ACTION ITEM
Print every line of the listing below exactly as it appears, leaving out the pictures.

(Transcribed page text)
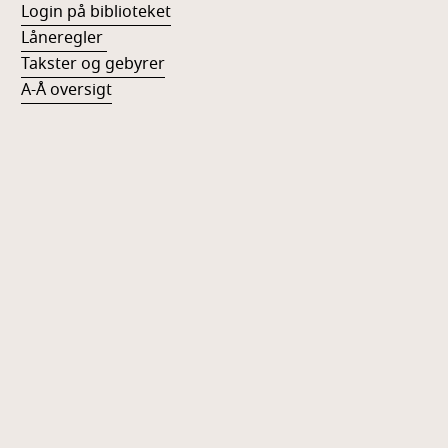
Login på biblioteket
Låneregler
Takster og gebyrer
A-Å oversigt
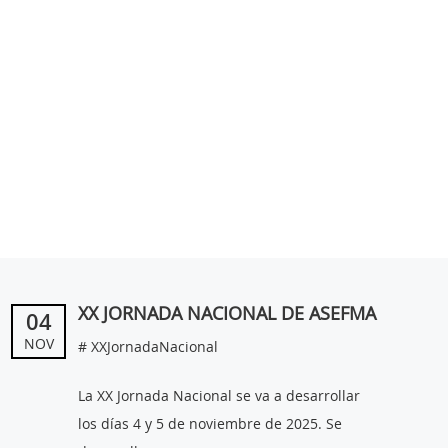
XX JORNADA NACIONAL DE ASEFMA
04
NOV
# XXJornadaNacional
La XX Jornada Nacional se va a desarrollar
los días 4 y 5 de noviembre de 2025. Se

EXERCISE RESULT
Login på biblioteket
Låneregler
Takster og gebyrer
A-Å oversigt
XX JORNADA NACIONAL DE ASEFMA
04
NOV
# XXJornadaNacional
La XX Jornada Nacional se va a desarrollar
los días 4 y 5 de noviembre de 2025. Se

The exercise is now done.